## PROBLEM A
In the solid-state Tesla coil article, how is the secondary coil coupled?
## PROBLEM B
Transcribe everything in the Tesla coil article from "## Our solid-state" down to "is seldom seen.", word for word.

## DOCUMENT PASSAGE
+===+

## Plans

Tesla coil and high-voltage plans

# Solid State Tesla Coil

September, 1991
Page number(s):
33-39

## Our solid-state Tesla coil can produce sparks as long as 8 inches with a peak output of about 100,000 volts.

Tesla coils have been around for almost 100 years and, with the exception of vacuum-tube driven coils, not much has changed from the way Nikola Tesla invented them. This article describes a new type of Tesla coil; a true solid-state Tesla coil. One thing that makes our Tesla coil unusual is that the coupling to the secondary coil is by a direct electrical connection rather than by magnetic fields. Direct coupling is not new to Tesla coils but it is seldom seen.

The solid-state Tesla coil is by no means as spectacular as capacitive-discharge Tesla coils but it gives just as good, or better, performance as a vacuum-tube Tesla coil. Sparks as long as 8 inches are possible with a power-line consumption of 2 amps at 120 volts (see Fig. 1), and the output reaches a peak of about 100,000 volts. Although the average power input to the device is around 250 to 300 watts, the peak input power to the Tesla secondary coil is about 800 watts. The Tesla coil is an excellent teaching tool, as many interesting things may be learned with the aid of this device.

+===+

## INPUT DATA
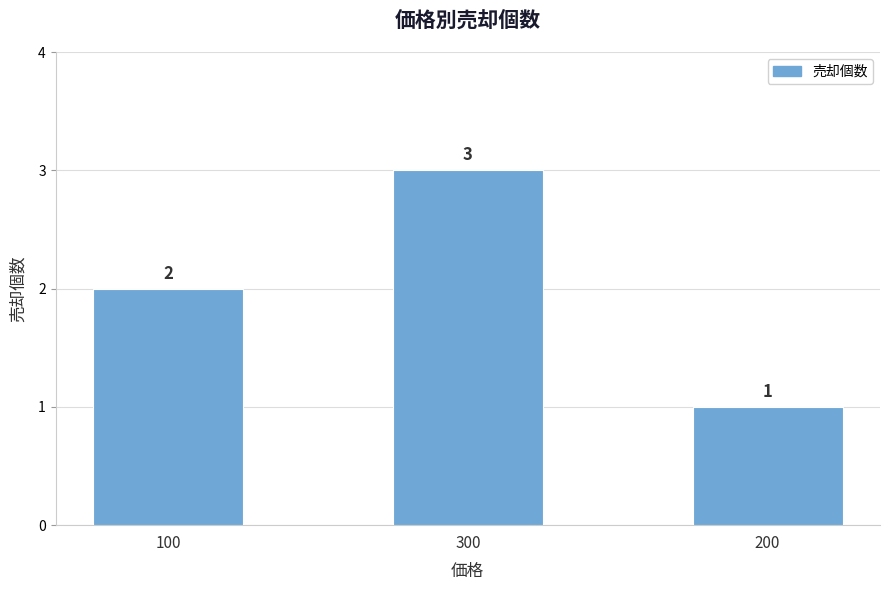

Reading right to left, transcribe all the data shown in this chart.

1	3	2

+===+

## REPLY A
By a direct electrical connection rather than by magnetic fields.

## REPLY B
## Our solid-state Tesla coil can produce sparks as long as 8 inches with a peak output of about 100,000 volts.

Tesla coils have been around for almost 100 years and, with the exception of vacuum-tube driven coils, not much has changed from the way Nikola Tesla invented them. This article describes a new type of Tesla coil; a true solid-state Tesla coil. One thing that makes our Tesla coil unusual is that the coupling to the secondary coil is by a direct electrical connection rather than by magnetic fields. Direct coupling is not new to Tesla coils but it is seldom seen.